Oregon’s wolf population grew by 20 percent in 2014, yet the number of confirmed attacks on livestock decreased from the previous year, according to the latest Wolf Conservation and Management Annual Report released Tuesday.
The Oregon Department of Fish & Wildlife counted 77 known wolves across the state, compared to 64 a year ago. Nine packs were documented including eight breeding pairs, which was enough to trigger Phase II of the wolf management plan in Eastern Oregon.
Phase II of the plan allows more flexibility to kill wolves that make a habit of preying on livestock. It could pave the way to removing wolves from the state endangered species list entirely. That would apply only to packs located east of highways 395, 78 and 95; wolves remain federally protected in western Oregon.

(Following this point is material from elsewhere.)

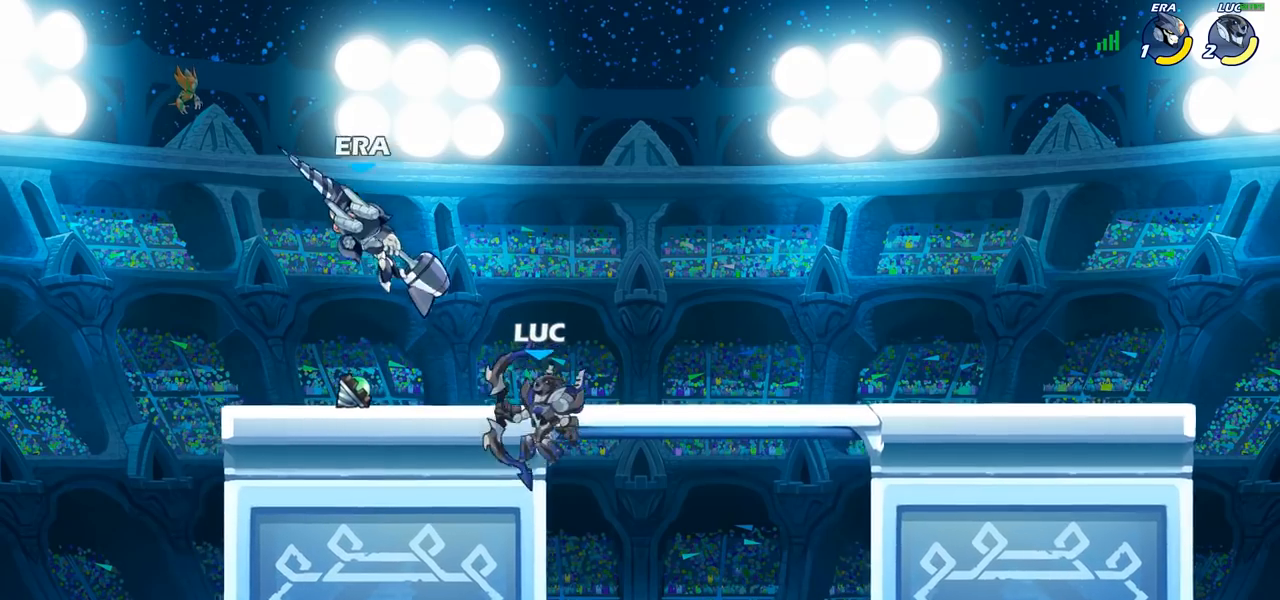
{"buttons": ["SQUARE", "R1", "R2"], "left_stick": "center", "right_stick": "center", "events": [[267, "left_stick", "up-right"], [300, "CROSS", "down"], [350, "left_stick", "up-left"], [400, "CROSS", "up"], [417, "R1", "down"], [417, "R2", "down"], [450, "left_stick", "center"], [483, "SQUARE", "down"]]}
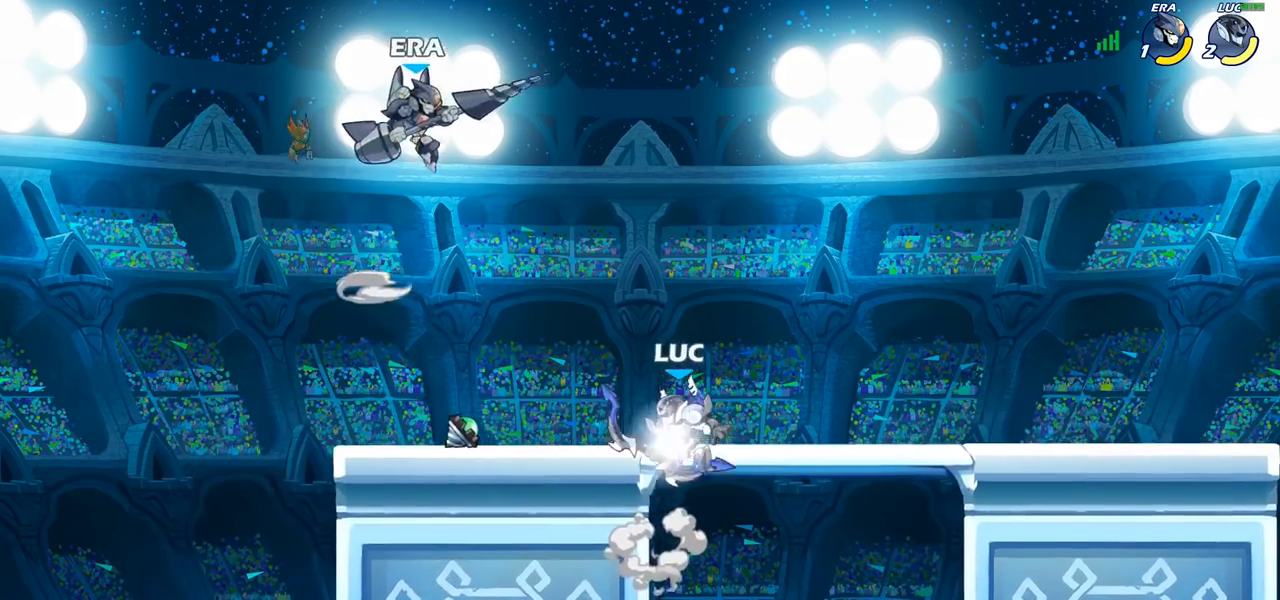
{"buttons": [], "left_stick": "left", "right_stick": "center", "events": [[33, "SQUARE", "up"], [133, "SQUARE", "down"], [183, "R1", "up"], [217, "SQUARE", "up"], [233, "R2", "up"], [500, "left_stick", "left"]]}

Todd Nash, a Wallowa County rancher and chairman of the Oregon Cattlemen’s Association wolf committee, has said producers will push for delisting in 2015 and that lethal control is critical for dealing with problem wolves.
“Compensation of depredation is a Band-Aid, but when you have depredations, we need to be able to take out those packs,” Nash said during the Umatilla County Cattlemen’s Association annual meeting last December in Pendleton.

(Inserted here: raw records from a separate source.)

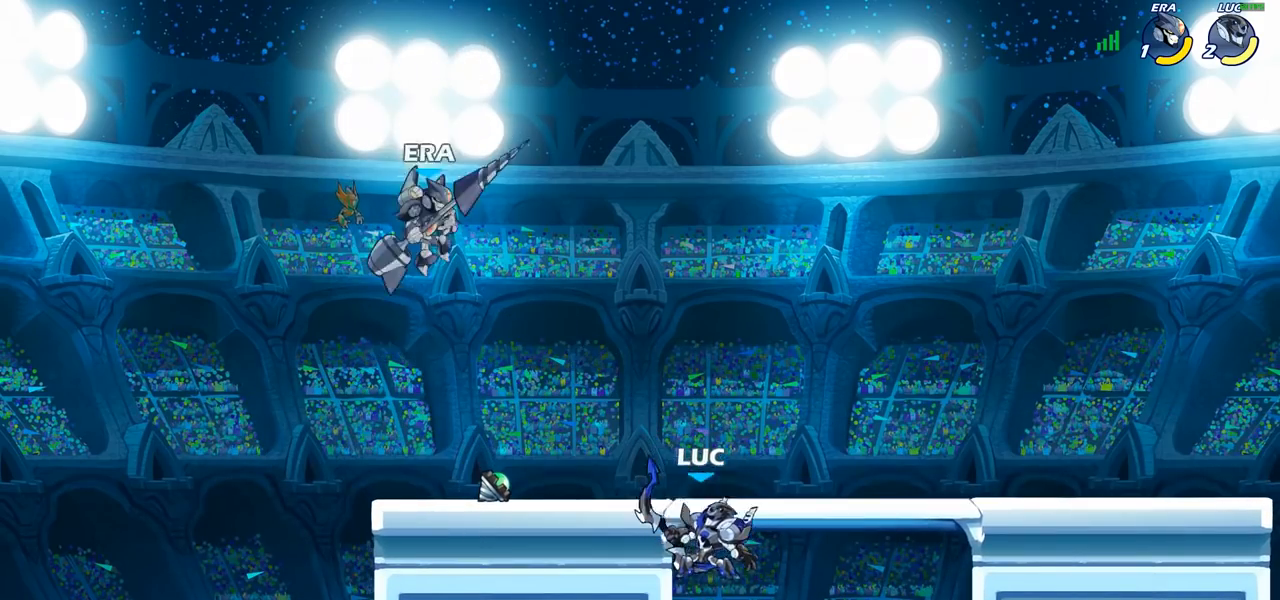
{"buttons": [], "left_stick": "left", "right_stick": "center", "events": [[150, "CROSS", "down"], [250, "CIRCLE", "down"], [250, "CROSS", "up"], [333, "CIRCLE", "up"]]}
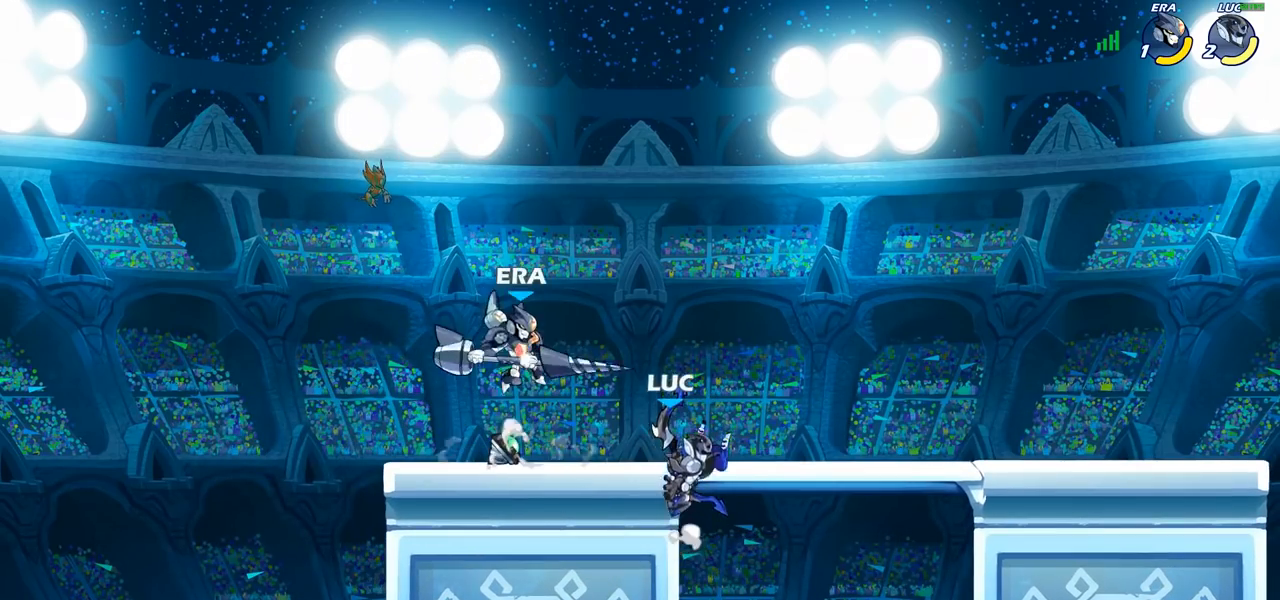
{"buttons": ["R1"], "left_stick": "center", "right_stick": "center", "events": [[183, "CROSS", "down"], [233, "CIRCLE", "down"], [250, "CROSS", "up"], [317, "CIRCLE", "up"], [400, "left_stick", "center"], [450, "R1", "down"]]}
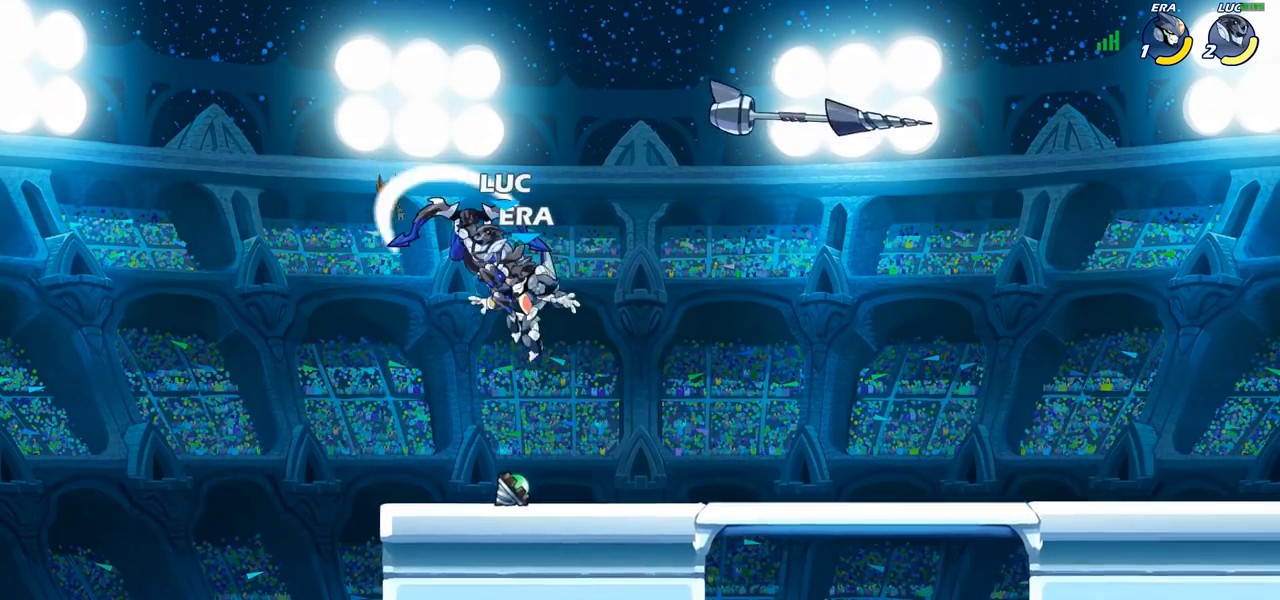
{"buttons": [], "left_stick": "down", "right_stick": "center", "events": [[283, "left_stick", "right"], [300, "R1", "up"], [383, "left_stick", "down"]]}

Conservation groups, however, said the state should move slowly in considering whether or not to remove protections. Population growth in 2014 was lower than the 2013 rate of 33 percent. And of the 77 wolves counted, 26 are pups less than a year old.
“The population remains fragile,” said Steve Pedery, conservation director for Oregon Wild, in a prepared statement. “ODFW must resist giving in to political pressure, declare mission accomplished, and turn their back on important protections for wolves that have gotten this far.”
ODFW staff will brief the Fish and Wildlife Commission at its March 6 meeting in Salem. The commission could make its decision on delisting as early as June, after hearing input from the public.
The 2014 wolf report also shows the department investigated 34 incidents of wolf predation on livestock in five counties. Of those incidents, 11 were confirmed by ODFW in Eastern Oregon, down from 13 a year ago.
But while the number of incidents was down, the number of animals killed was drastically higher. Local ranchers lost 30 sheep and two cattle during the year, compared to just 12 total animals in 2013.
Compensation totaled more than $150,000 from the Oregon Department of Agriculture’s Wolf Depredation Compensation and Financial Assistance County Block Grant Program. About 90 percent of that money was awarded to producers in Wallowa, Umatilla and Union counties, with the vast majority earmarked for non-lethal preventative measures such as range riders and fladry fencing.